- Task statement -
Find every line in the records below that holds the word "turned", and copy each one.
(Beginning of Supplied information)
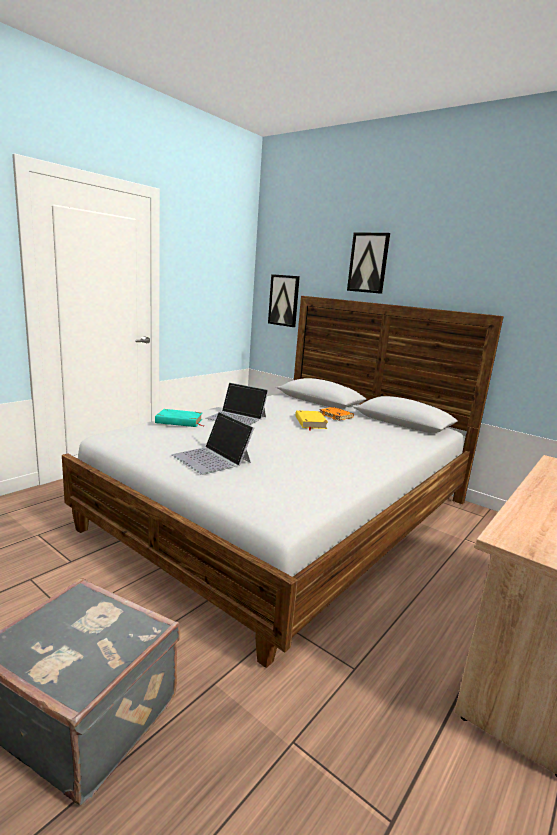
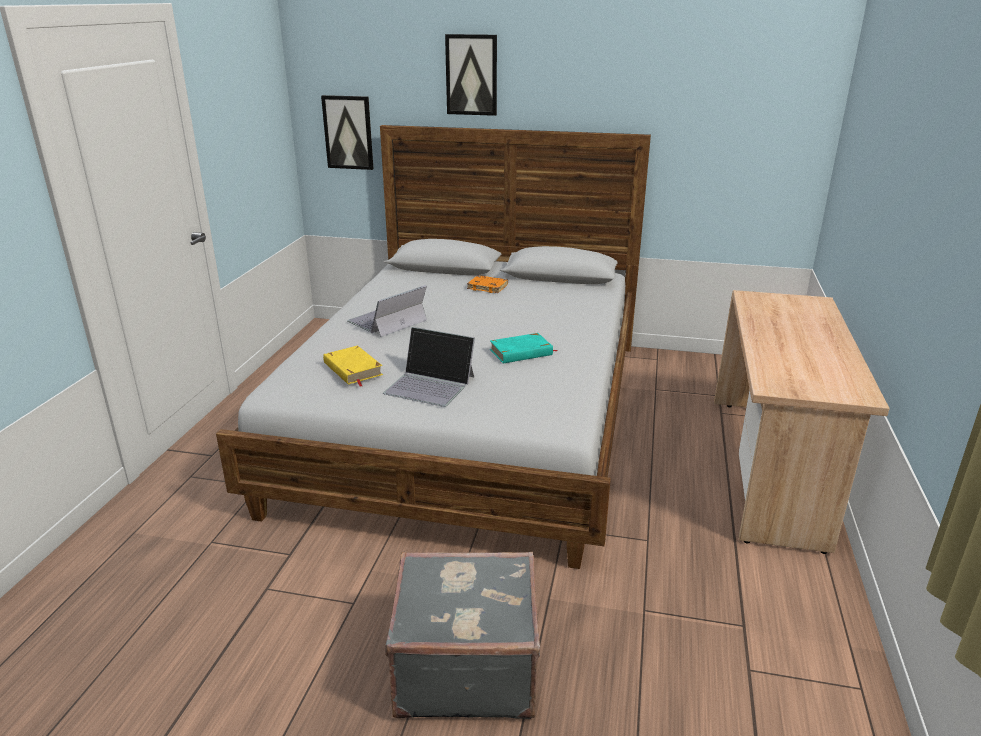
camera: 25 degrees left, 10 degrees up
turquoise book [155,409,203,427] -> turquoise book moved to [490,333,557,363]
laptop [206,383,268,425] -> laptop turned 135 degrees clockwise [347,285,427,337]
yellow book [295,410,328,431] -> yellow book moved to [323,346,383,387]

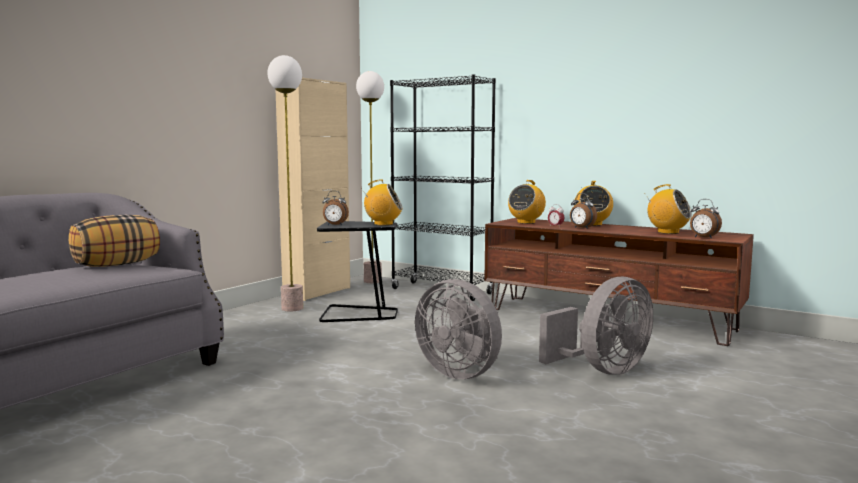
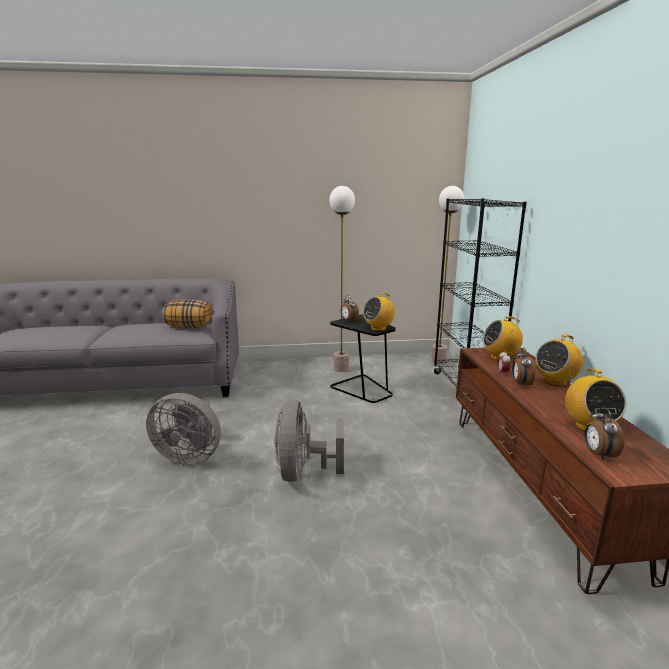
camera: 50 degrees right, 10 degrees up
beige cabinet [276,78,350,301] -> none
radio [361,180,403,226] -> radio turned 90 degrees clockwise [363,293,395,331]
grey fan [539,277,653,375] -> grey fan moved to [146,393,221,465]

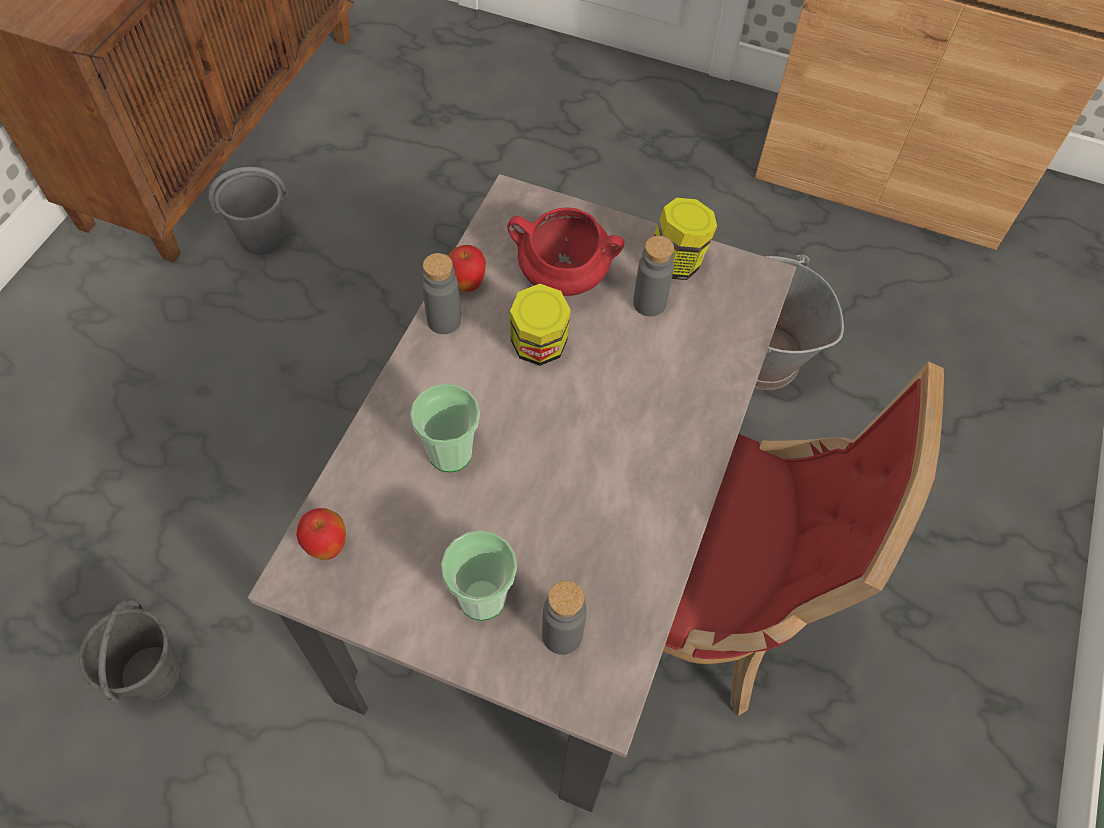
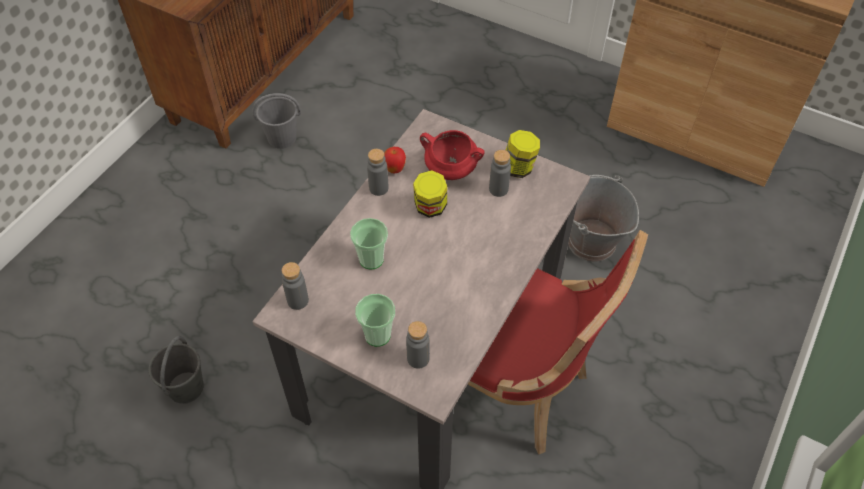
camera: 10 degrees right, 5 degrees down
apple [296,508,346,560] -> grey bottle [282,262,309,310]

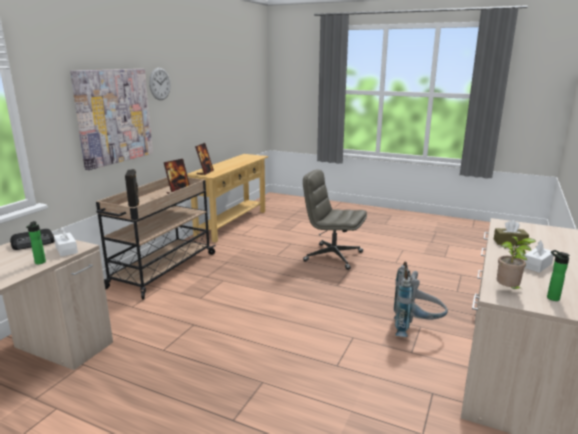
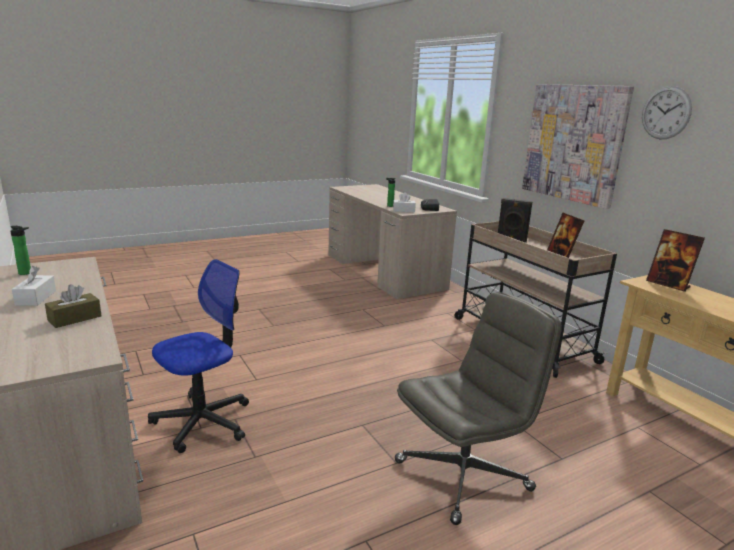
camera: 125 degrees right, 0 degrees up
grey backpack [394,262,448,337] -> office chair [148,259,249,453]
potted plant [497,236,537,289] -> none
(End of Supplied information)
- Response box -
laptop [206,383,268,425] -> laptop turned 135 degrees clockwise [347,285,427,337]
radio [361,180,403,226] -> radio turned 90 degrees clockwise [363,293,395,331]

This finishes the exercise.